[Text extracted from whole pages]
___

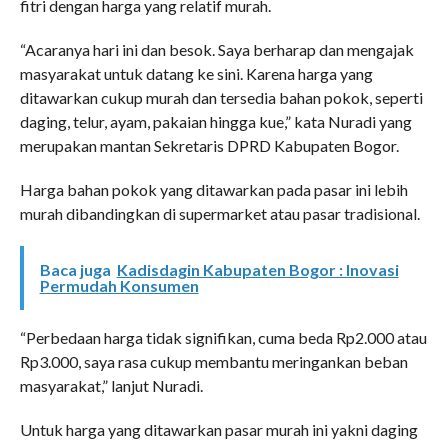
fitri dengan harga yang relatif murah.
“Acaranya hari ini dan besok. Saya berharap dan mengajak
masyarakat untuk datang ke sini. Karena harga yang
ditawarkan cukup murah dan tersedia bahan pokok, seperti
daging, telur, ayam, pakaian hingga kue,” kata Nuradi yang
merupakan mantan Sekretaris DPRD Kabupaten Bogor.
Harga bahan pokok yang ditawarkan pada pasar ini lebih
murah dibandingkan di supermarket atau pasar tradisional.
Baca juga
Kadisdagin Kabupaten Bogor : Inovasi
Permudah Konsumen
“Perbedaan harga tidak signifikan, cuma beda Rp2.000 atau
Rp3.000, saya rasa cukup membantu meringankan beban
masyarakat,” lanjut Nuradi.
Untuk harga yang ditawarkan pasar murah ini yakni daging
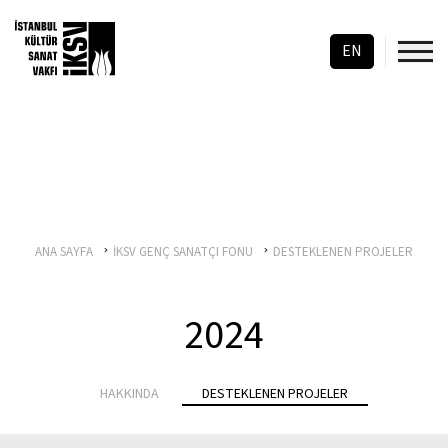
EN
ANA SAYFA
İKSV GENÇ SANATÇI FONU
DESTEKLENEN PROJELER
2024
HAKKINDA
DESTEKLENEN PROJELER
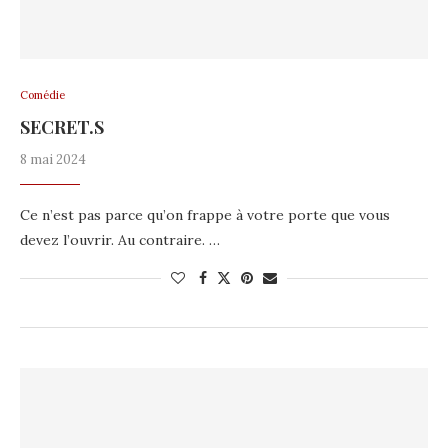
Comédie
SECRET.S
8 mai 2024
Ce n’est pas parce qu’on frappe à votre porte que vous
devez l’ouvrir. Au contraire. …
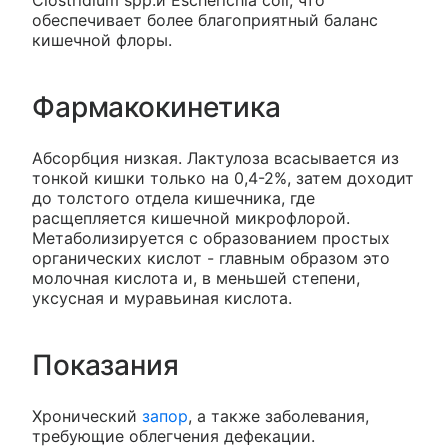
Clostridium spp.и Escherichia coii, что
обеспечивает более благоприятный баланс
кишечной флоры.
Фармакокинетика
Абсорбция низкая. Лактулоза всасывается из
тонкой кишки только на 0,4-2%, затем доходит
до толстого отдела кишечника, где
расщепляется кишечной микрофлорой.
Метаболизируется с образованием простых
органических кислот - главным образом это
молочная кислота и, в меньшей степени,
уксусная и муравьиная кислота.
Показания
Хронический
запор
, а также заболевания,
требующие облегчения дефекации.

___

Brief:
Output every line of text in the data above without changing a character, and leave the pictures out of your answer.

Answer to this exercise:
fitri dengan harga yang relatif murah.
“Acaranya hari ini dan besok. Saya berharap dan mengajak
masyarakat untuk datang ke sini. Karena harga yang
ditawarkan cukup murah dan tersedia bahan pokok, seperti
daging, telur, ayam, pakaian hingga kue,” kata Nuradi yang
merupakan mantan Sekretaris DPRD Kabupaten Bogor.
Harga bahan pokok yang ditawarkan pada pasar ini lebih
murah dibandingkan di supermarket atau pasar tradisional.
Baca juga
Kadisdagin Kabupaten Bogor : Inovasi
Permudah Konsumen
“Perbedaan harga tidak signifikan, cuma beda Rp2.000 atau
Rp3.000, saya rasa cukup membantu meringankan beban
masyarakat,” lanjut Nuradi.
Untuk harga yang ditawarkan pasar murah ini yakni daging
EN
ANA SAYFA
İKSV GENÇ SANATÇI FONU
DESTEKLENEN PROJELER
2024
HAKKINDA
DESTEKLENEN PROJELER
Comédie
SECRET.S
8 mai 2024
Ce n’est pas parce qu’on frappe à votre porte que vous
devez l’ouvrir. Au contraire. …
Clostridium spp.и Escherichia coii, что
обеспечивает более благоприятный баланс
кишечной флоры.
Фармакокинетика
Абсорбция низкая. Лактулоза всасывается из
тонкой кишки только на 0,4-2%, затем доходит
до толстого отдела кишечника, где
расщепляется кишечной микрофлорой.
Метаболизируется с образованием простых
органических кислот - главным образом это
молочная кислота и, в меньшей степени,
уксусная и муравьиная кислота.
Показания
Хронический
запор
, а также заболевания,
требующие облегчения дефекации.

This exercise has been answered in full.